Long before society caught up by heeding calls for diversity in education and the workplace, Star Trek was preaching "infinite diversity in infinite combinations" as a strength.
The Star Trek BookPublisher: DK
Length: 336 pages
Author: Paul Ruditis
Publication date: 2016-06
After 50 years, a dozen films (the newest released in July), and five live-action television shows (with a sixth due next year), Star Trek has become a cultural archive for some of recent history's most meaningful debates: all the way from Vietnam when the war was still ongoing to physician-assisted suicide and post-9/11 national security debates. It's easy to forget how much ground the franchise's various incarnations have covered.
While The Star Trek Book doesn't aim to document the real-world history of the franchise, it's comprehensive survey of the franchise's heroes and villains, planets and key events opens a panoramic view of everything that has made Star Trek so endearing and charming even as it led viewers to contemplate both their generation's biggest issues and timeless questions about what kind of species mankind might become. In a time when much of television has fallen into a cycle of ponderous nostalgia and much of sci-fi offers cynicism and cataclysm, the Star Trek Book reexamines a franchise that, for 50 years, has staked its name on an abiding faith in the promise of the future and the fundamentally good nature of mankind.
The book admits up front: Star Trek can seem unwieldy and enormous, like a soap opera which seems daunting to newcomers hoping to understand its complex in-universe history. It's a project created through the hard work of hundreds of men and women over the past 50 years, all largely hewing to the single common denominator of creator Gene Roddenberry's utopian vision for the future. The Star Trek Book sets out to help newcomers familiarize themselves with the franchise's body of work, just in time to partake in the continuing film series, television series, and other various ways of expounding upon that original vision.
It's clear from the very beginning of the book what made Roddenberry's and Star Trek's vision so attractive and capable of compelling a relatively low-budget (and prematurely canceled) '60s-era television show into the 21st century. The fictional institutions and the lives of the franchise's characters were all built upon the same utopian principles that seemed both remote, appealing, and also frighteningly in jeopardy in the '60s. The various stories told throughout the years tackled these questions in ways that made the present day's issues seem eminently solvable, presented a vision of the future in which disparate groups could find common ground, and turned television into something that could be both entertaining and edifying. Alternate realities (e.g. "mirror universe"), we are reminded, were able to show both our characters and the viewers who associated with them what might result from failing to heed the moral lessons each episode delivered. Long before society caught up by heeding calls for diversity in education and the workplace, Star Trek was preaching "infinite diversity in infinite combinations" as a strength; and favored multi-racial and multi-cultural casts.

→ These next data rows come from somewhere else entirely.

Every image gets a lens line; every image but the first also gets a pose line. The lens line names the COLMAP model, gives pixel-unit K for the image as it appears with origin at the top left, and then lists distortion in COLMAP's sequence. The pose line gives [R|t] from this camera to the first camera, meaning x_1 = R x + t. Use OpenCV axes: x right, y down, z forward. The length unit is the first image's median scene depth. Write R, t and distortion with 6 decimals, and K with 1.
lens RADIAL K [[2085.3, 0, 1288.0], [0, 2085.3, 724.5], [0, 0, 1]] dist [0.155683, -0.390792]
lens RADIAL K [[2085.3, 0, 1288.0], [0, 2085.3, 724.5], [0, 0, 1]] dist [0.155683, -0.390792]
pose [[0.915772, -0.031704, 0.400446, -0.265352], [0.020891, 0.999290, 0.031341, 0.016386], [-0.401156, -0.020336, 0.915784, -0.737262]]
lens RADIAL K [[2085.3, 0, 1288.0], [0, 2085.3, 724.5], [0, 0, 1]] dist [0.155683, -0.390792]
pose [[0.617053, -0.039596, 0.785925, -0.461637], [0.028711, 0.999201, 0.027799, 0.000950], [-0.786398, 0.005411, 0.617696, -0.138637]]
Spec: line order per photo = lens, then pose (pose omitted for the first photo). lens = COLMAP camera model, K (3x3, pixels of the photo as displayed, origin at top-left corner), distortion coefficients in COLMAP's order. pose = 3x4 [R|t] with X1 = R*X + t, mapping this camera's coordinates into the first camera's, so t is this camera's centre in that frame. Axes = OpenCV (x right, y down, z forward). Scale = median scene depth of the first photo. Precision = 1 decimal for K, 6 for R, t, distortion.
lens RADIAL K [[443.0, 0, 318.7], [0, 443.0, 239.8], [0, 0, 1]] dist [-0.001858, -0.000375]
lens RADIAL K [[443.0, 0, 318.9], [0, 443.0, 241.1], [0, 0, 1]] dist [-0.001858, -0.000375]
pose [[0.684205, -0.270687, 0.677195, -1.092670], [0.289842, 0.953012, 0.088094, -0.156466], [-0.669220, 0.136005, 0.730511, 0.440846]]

The contributions Star Trek's imaginary science and engineering made in inspiring real-world scientists, explorers, and engineers have been well-documented and go unmentioned, given the in-world fictional narrative of the book. But it's impossible to read the passages on the franchise's early handheld communicators, holographic entertainment technology, and universal translators and not see the inspiration for yesterday's flip-phones, or today's augmented reality games, or Skype Translator (to name only a few related examples).
The inventory of alien species itself pulls back the curtain on the issues each has been used to explore from the nature of individuality (Borg) to the excesses of capitalism (Ferengi) to the definition of life itself ("Nanites, exocomps, and the meaning of life"). It's clear that oftentimes Star Trek has used certain species to represent different aspects of the human mind and what otherwise seems like an otherworldly bestiary clearly becomes another window into Star Trek's unique commentary on human nature. Each major character receives his or her own full-length profile, highlighting their personality and their history.
Ruditis, experienced at producing these kinds of books, does well to keep things moving; the book has a lot of information to convey and limited space to communicate it. The pace is kept by communicating enough information via bold, characteristic images that help exhibit the amount of care and creativity that has gone into creating everything from countless alien foreheads to complex CGI.
Star Trek is an archive of American culture emerging into what could fairly be considered its third wave. As the book reveals, we're inching closer and closer to that singular in-universe moment when mankind made contact with extraterrestrials for the first time, at least on TV, almost 50 years ago. An unavoidable takeaway is that our technological progress may be falling behind where the show's writers imagined we might be in the early 21st century, but we seem to have alternately avoided some of the imagined conflicts the franchise inserted into history (and are hopefully not hurtling toward the undated World War III).
For anyone looking to familiarize themselves with not only the bare bones history of the franchise but its depth and flavor, the Star Trek book is an excellent resource. For fans, it's a celebration of a franchise that has meant so much to so many. As it embarks on a new film, a new television series, and undoubtedly other means of delivering its message and unique story, Star Trek's creators would be served well by surveying its landscape for the landmarks that characterize its successes and its most enduring stories from a catalogue of over 700 episodes and 13 films. The Star Trek Book distills the franchise down to its most important information in an excellent demonstration of the franchise's long-lasting appeal.